Wed Nov 27 12:39:47 PST 2013

On Wednesday, 27 November 2013 at 17:22:43 UTC, Jakob Ovrum wrote:
>
> i18nString sounds like a range of graphemes to me.
>
Maybe.  If I had called it...say, "normalisedString"?  Would you 
still think that?  That was an off-the-cuff name because my 
morning brain imagined that this sort of thing would be useful 
for user input where you can't make assumptions about its form.

> I would like a convenient function in std.uni to get such a 
> range of graphemes from a range of points, but I wouldn't want 
> to elevate it to any particular status; that would be a 
> knee-jerk reaction. D's granularity when it comes to Unicode is 
> because there is an appropriate level of representation for 
> each domain. Shoe-horning everything into a range of graphemes 
> is something we should avoid.
>
Okay, hold up.  It's a bit late to prevent everyone from diving 
down this rabbit hole, but let me be clear:

This really isn't about graphemes.  Not really.  They may be 
involved, but I think focusing on that obscures the point.

If you recall the original article, I don't think he's being 
unfair in expecting "noël" to have a length of four no matter 
how it was composed.  I don't think it's unfair to expect that 
"noël".take(3) returns "noë", and I don't think it's unfair 
that reversing it should be "lëon".  All the places where his 
expectations were defied (and more!) are implementation details.
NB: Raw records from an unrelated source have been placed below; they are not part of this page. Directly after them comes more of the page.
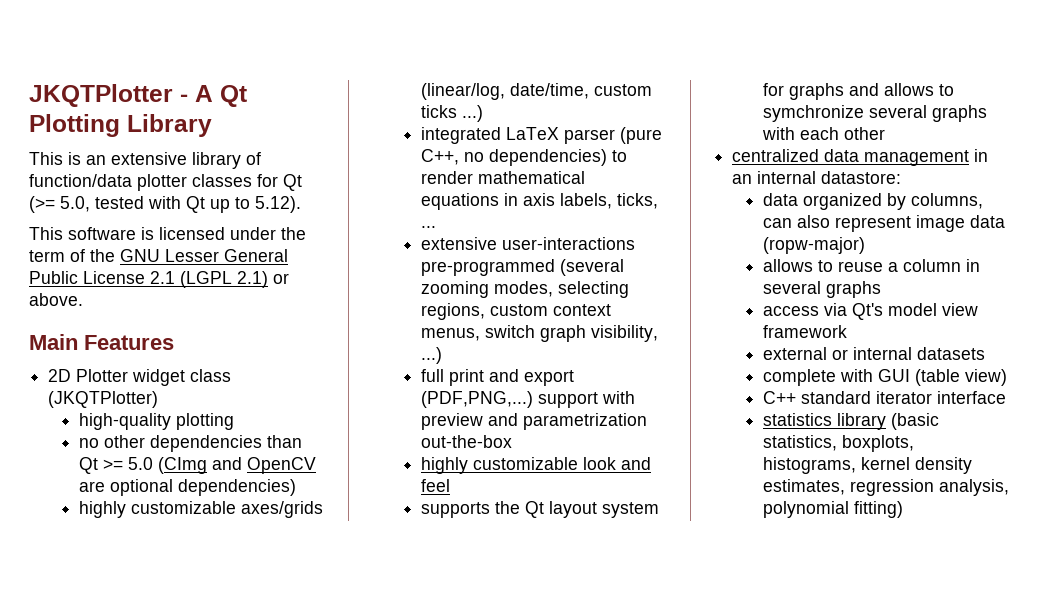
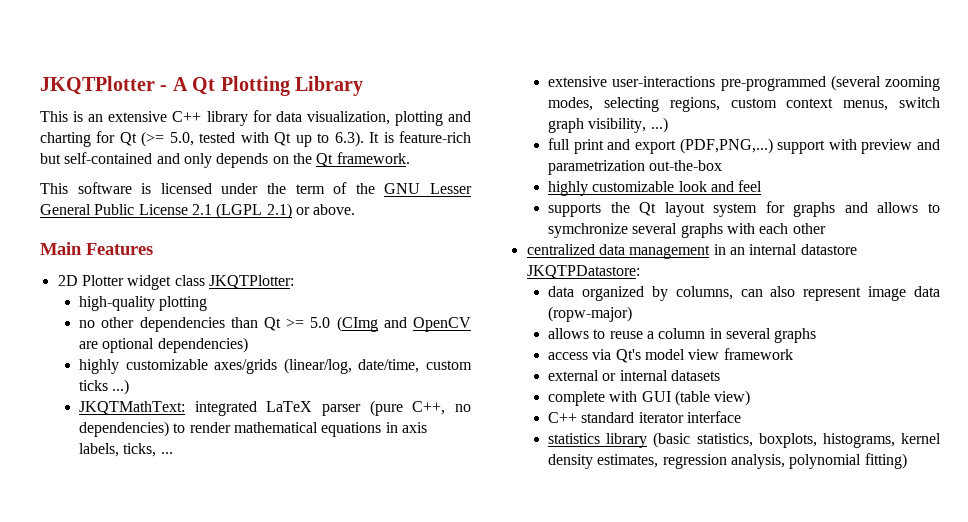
[192,152,261,169] [29,174,252,191] library of function/data plotter classes -> [172,110,472,126] [40,132,91,147] C++ library for data visualization, plotting and charting
[255,196,301,213] 5.12). -> [334,131,471,147] [40,152,410,168] 6.3). It is feature-rich but self-contained and only depends on the Qt framework.
[48,391,159,408] (JKQTPlotter) -> [208,275,294,289] JKQTPlotter:
(483, 113) none -> [79,401,186,415] JKQTMathText:
[821,171,902,184] datastore: -> [800,244,857,255] [526,265,640,279] datastore JKQTPDatastore:

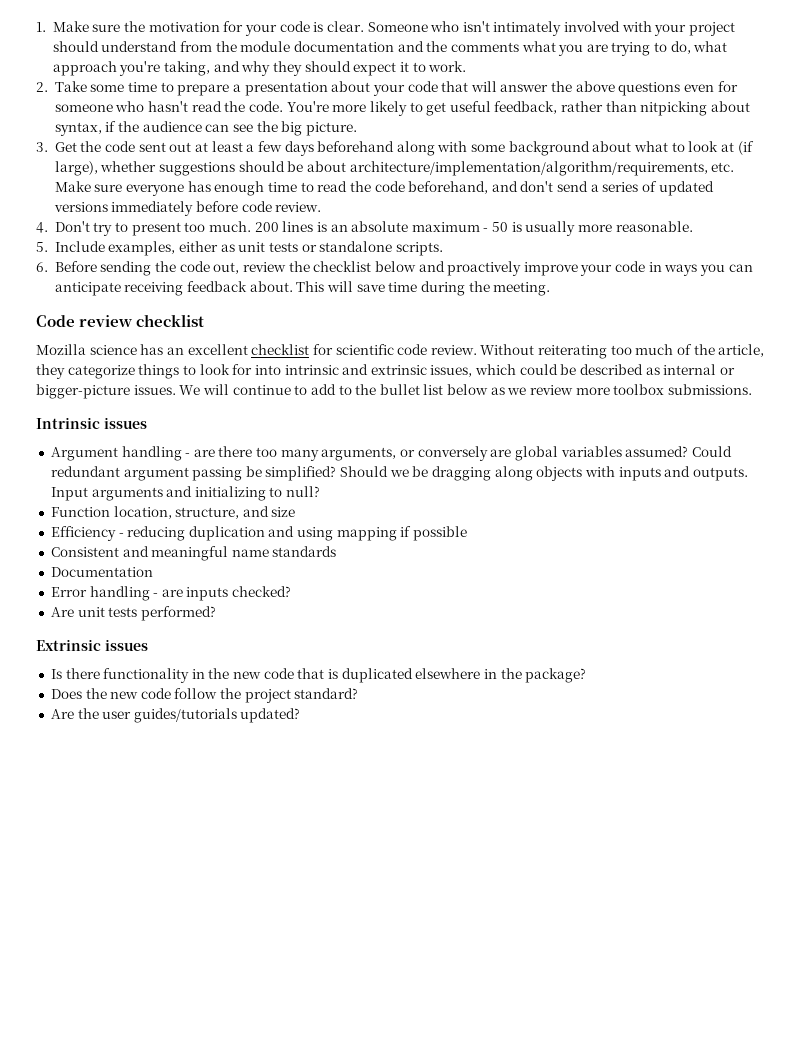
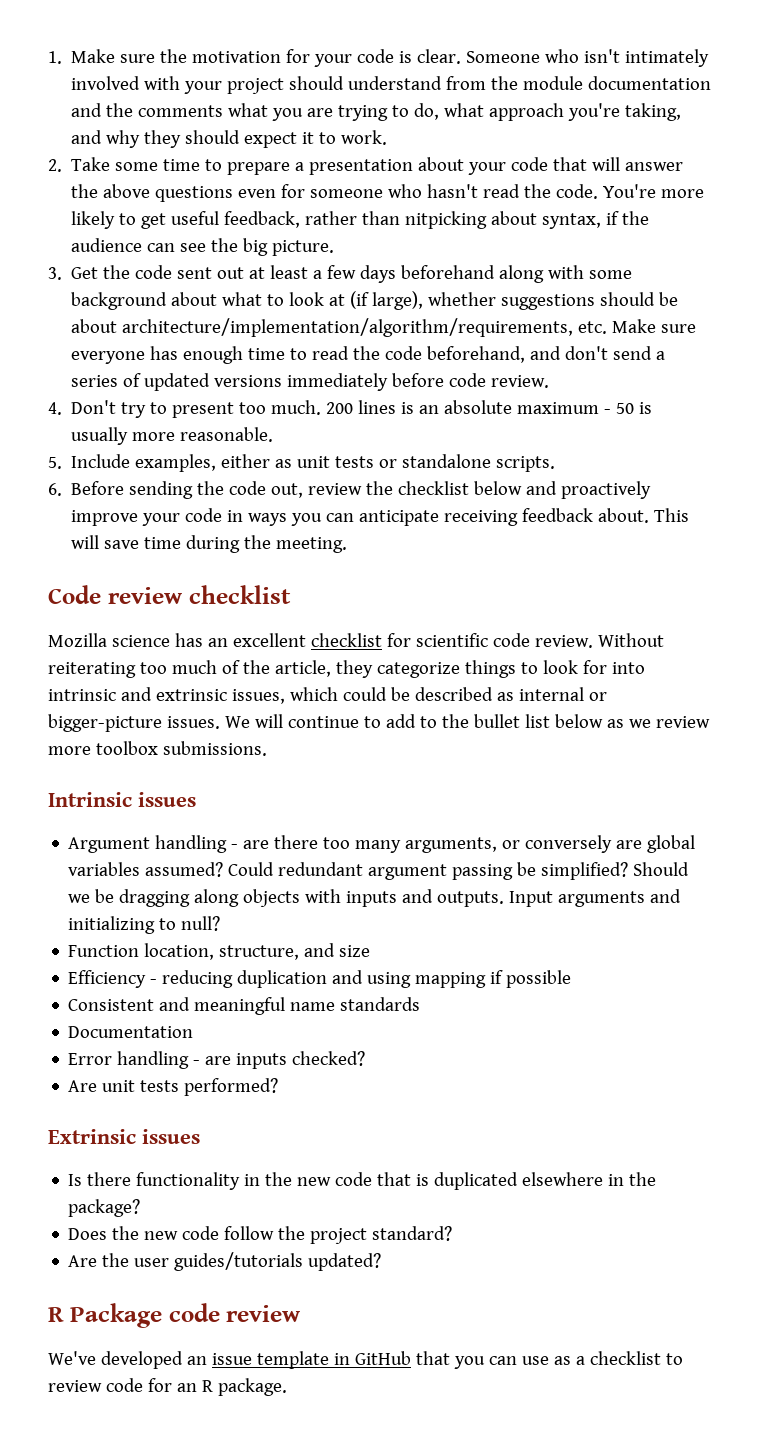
(301, 715) none -> [48,1303,301,1328] [48,1351,683,1369] [48,1378,287,1396] // R Package code review // We've developed an issue template in GitHub that you can use as a checklist to review code for an R package.

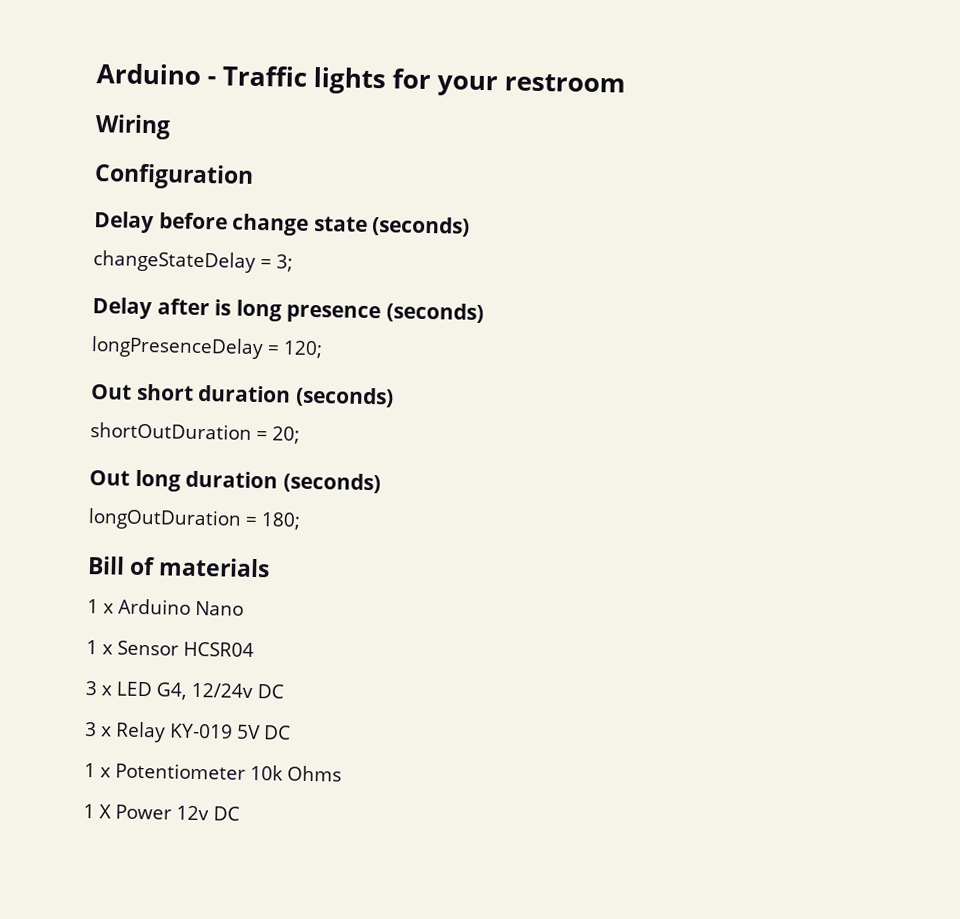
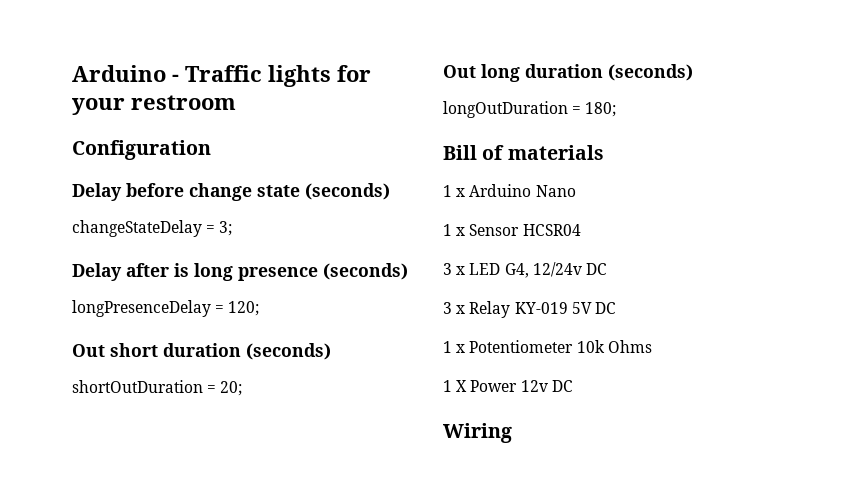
[95,114,171,140] // Wiring -> (236, 102) none
(240, 813) none -> [443,423,512,443] // Wiring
While I stated before that I don't necessarily have anything 
against people learning more about unicode, neither do I 
fundamentally believe that's something a lot of people _need_ to 
worry about.  I'm not saying the default string in D should 
change or anything crazy like that.  All I'm suggesting is maybe, 
rather than telling people they should read a small book about 
the most arcane stuff imaginable and then explaining which tool 
does what when that doesn't take, we could just tell them "Here, 
use this library type where you need it" with the admonishment 
that it may be too slow if abused.  I think THAT could be useful.

> In D, we can write code that is both Unicode-correct and highly 
> performant, while still being simple and pleasant to read. To 
> write such code, one must have a modicum of understanding of 
> how Unicode works (in order to choose the right tools from the 
> toolbox), but I think it's a novel compromise.

See, this sways me only a little bit.  The reason for that is, 
often, convenience greatly trumps elegance or performance.  Sure 
I COULD write something in C to look for obvious bad stuff in my 
syslog, but would I bother when I have a shell with pipes, grep, 
cut, and sed?  This all isn't to say I don't LIKE performance and 
elegance; but I live, work, and play on both sides of this 
spectrum, and I'd like to think they can peacefully coexist 
without too much fuss.

-Wyatt